## Task instructions
Print the stretch of lines in the entries below from the line containing "genus: Neomortonia" through the line containing "state / province: Valle del Cauca", copying them exactly with both of those lines included.

## Task material
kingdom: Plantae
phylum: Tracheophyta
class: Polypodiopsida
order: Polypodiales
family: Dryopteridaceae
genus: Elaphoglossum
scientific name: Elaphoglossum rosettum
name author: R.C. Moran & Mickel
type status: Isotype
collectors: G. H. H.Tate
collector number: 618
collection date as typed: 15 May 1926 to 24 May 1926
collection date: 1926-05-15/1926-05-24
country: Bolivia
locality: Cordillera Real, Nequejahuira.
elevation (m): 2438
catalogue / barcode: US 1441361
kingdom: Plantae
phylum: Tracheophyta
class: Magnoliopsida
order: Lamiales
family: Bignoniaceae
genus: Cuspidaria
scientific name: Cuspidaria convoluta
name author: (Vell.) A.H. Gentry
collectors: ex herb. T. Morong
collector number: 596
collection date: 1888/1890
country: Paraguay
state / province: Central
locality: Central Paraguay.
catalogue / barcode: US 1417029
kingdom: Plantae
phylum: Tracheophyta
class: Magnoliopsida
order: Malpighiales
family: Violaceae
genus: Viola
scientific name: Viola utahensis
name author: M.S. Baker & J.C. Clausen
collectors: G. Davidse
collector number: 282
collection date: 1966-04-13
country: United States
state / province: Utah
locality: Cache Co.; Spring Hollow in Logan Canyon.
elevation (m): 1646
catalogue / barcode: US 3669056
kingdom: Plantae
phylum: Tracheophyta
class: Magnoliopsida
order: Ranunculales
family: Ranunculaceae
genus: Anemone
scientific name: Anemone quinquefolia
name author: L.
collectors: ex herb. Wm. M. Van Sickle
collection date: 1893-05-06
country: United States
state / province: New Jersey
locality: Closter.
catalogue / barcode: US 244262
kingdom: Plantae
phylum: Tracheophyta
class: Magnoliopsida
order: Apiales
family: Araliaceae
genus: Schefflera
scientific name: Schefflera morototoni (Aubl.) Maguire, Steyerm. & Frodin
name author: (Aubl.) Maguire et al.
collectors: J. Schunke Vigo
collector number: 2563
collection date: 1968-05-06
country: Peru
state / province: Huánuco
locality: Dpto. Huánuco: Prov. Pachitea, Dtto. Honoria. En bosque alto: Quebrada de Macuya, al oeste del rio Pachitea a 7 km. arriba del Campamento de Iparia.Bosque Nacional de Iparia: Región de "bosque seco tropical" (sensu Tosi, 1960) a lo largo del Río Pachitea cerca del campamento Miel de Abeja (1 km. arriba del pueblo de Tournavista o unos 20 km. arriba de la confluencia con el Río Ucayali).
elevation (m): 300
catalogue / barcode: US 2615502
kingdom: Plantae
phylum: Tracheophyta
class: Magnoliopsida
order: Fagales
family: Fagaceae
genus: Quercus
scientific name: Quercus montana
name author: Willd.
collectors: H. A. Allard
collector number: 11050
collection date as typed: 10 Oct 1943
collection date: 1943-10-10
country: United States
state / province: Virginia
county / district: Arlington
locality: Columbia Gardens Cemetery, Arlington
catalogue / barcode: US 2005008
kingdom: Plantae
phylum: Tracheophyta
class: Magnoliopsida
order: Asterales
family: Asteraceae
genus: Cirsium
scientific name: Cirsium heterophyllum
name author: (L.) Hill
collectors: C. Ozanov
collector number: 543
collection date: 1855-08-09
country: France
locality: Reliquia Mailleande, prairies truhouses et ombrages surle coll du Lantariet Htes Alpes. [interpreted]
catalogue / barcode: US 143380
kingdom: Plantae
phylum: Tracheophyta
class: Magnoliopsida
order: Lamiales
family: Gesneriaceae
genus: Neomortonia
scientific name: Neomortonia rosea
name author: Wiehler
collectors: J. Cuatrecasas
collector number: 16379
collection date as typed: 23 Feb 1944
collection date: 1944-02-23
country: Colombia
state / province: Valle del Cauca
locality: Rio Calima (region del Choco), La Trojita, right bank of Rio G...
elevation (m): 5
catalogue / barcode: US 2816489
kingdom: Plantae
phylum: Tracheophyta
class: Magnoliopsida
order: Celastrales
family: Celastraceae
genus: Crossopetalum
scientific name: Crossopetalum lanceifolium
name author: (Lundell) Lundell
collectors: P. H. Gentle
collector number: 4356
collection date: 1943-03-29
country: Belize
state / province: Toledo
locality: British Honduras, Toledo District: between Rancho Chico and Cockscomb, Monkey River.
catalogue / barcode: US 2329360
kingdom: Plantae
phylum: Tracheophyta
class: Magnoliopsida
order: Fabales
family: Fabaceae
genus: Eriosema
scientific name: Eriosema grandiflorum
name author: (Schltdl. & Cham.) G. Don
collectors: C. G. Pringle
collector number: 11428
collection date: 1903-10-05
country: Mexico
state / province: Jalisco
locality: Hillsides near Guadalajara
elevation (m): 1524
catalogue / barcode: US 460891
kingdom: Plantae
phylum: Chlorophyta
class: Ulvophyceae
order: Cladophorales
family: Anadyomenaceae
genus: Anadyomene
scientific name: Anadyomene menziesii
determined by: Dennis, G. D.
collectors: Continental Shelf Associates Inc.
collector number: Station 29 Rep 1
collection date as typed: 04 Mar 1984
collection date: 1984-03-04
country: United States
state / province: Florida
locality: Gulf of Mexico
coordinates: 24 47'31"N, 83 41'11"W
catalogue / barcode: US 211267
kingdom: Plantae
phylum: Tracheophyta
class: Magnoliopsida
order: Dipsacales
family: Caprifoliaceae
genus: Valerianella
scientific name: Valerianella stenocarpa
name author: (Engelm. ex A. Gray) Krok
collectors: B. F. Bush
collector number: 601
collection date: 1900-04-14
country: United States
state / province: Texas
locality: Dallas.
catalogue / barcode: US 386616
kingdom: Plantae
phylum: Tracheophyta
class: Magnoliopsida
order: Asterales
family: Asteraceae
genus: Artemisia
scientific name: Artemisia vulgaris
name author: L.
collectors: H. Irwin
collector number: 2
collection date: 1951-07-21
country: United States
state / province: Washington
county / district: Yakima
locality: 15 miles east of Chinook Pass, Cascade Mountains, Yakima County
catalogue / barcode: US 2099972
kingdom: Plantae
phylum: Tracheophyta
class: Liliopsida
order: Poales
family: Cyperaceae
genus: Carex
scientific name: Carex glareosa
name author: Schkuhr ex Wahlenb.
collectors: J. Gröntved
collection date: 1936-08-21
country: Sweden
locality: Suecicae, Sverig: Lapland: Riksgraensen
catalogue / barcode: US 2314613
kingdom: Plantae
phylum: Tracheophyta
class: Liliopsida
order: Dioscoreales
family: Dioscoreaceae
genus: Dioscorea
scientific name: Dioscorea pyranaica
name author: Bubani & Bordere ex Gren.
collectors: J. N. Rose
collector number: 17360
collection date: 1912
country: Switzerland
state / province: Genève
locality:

## Response below
genus: Neomortonia
scientific name: Neomortonia rosea
name author: Wiehler
collectors: J. Cuatrecasas
collector number: 16379
collection date as typed: 23 Feb 1944
collection date: 1944-02-23
country: Colombia
state / province: Valle del Cauca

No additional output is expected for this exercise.